- _Directions_:
1 > Copy word for word the part of the piece on creativity in communications from "Attention spans are" to "of the curve.".
2 > In the piece on creativity in communications, why are Comms businesses pushed to create concise, easily digestible content? Answer in one to three sentences.

Role of Creativity in the Communications Landscape

The rapid digitalisation of media is revolutionising Communication businesses, be it Advertising or PR. New media is becoming vitally important to our work, and can no longer be just an add-on to Comms strategies. It can amplify our messaging in ways that were simply not possible before.

We saw the speed, impact and adaptability of new media put to powerful use during the pandemic. It saved lives, and in a time of unprecedented horror, made lives liveable through shared connection. We saw how social media platforms could be used strategically to not just share information, the way we did using traditional media, but also to encourage
participation, engagement, and dialogue.

In the post-Pandemic world, we can use these learnings to expand the reach of our campaigns by tailoring our messaging to diverse groups at different points of the digital divide.

Communication in the Evolving Digital Frontier

The rapid rise of digital media has fundamentally changed the way in which businesses communicate with their audiences.
This has given rise to challenges unique to our times.

With the proliferation of media channels and the rise of user-generated content, consumers are constantly bombarded with a barrage of messages. There’s a lot of information overload now. Designers and PR professionals must work to create compelling and engaging content that can cut through the noise and capture audience attention.

Attention spans are growing ever shorter, so Comms businesses are pushed to create concise, easily digestible content that is also visually appealing, while remaining cost-effective. And technology is constantly evolving, so PR and Design professionals need to be up-to-date with the latest tools and trends in order to stay competitive. We need to have the funds to invest in the latest tech and time to invest in learning and development to stay ahead of the curve.

With the increasing focus on ROI and the need to quantify the value of communications activities, we have to be able to measure the impact of our work. This requires a solid understanding of analytics and the ability to interpret data in order to make informed decisions about future communications strategies.

- _Data_:
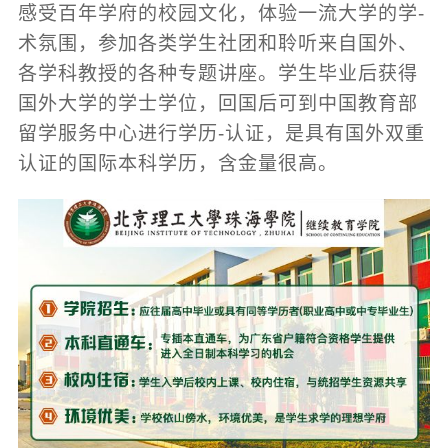
感受百年学府的校园文化，体验一流大学的学-
术氛围，参加各类学生社团和聆听来自国外、
各学科教授的各种专题讲座。学生毕业后获得
国外大学的学士学位，回国后可到中国教育部
留学服务中心进行学历-认证，是具有国外双重
认证的国际本科学历，含金量很高。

- _Answers to the exercise_:
1 >
Attention spans are growing ever shorter, so Comms businesses are pushed to create concise, easily digestible content that is also visually appealing, while remaining cost-effective. And technology is constantly evolving, so PR and Design professionals need to be up-to-date with the latest tools and trends in order to stay competitive. We need to have the funds to invest in the latest tech and time to invest in learning and development to stay ahead of the curve.

2 > Attention spans are growing ever shorter. That pushes Comms businesses toward concise, easily digestible content that is also visually appealing and cost-effective.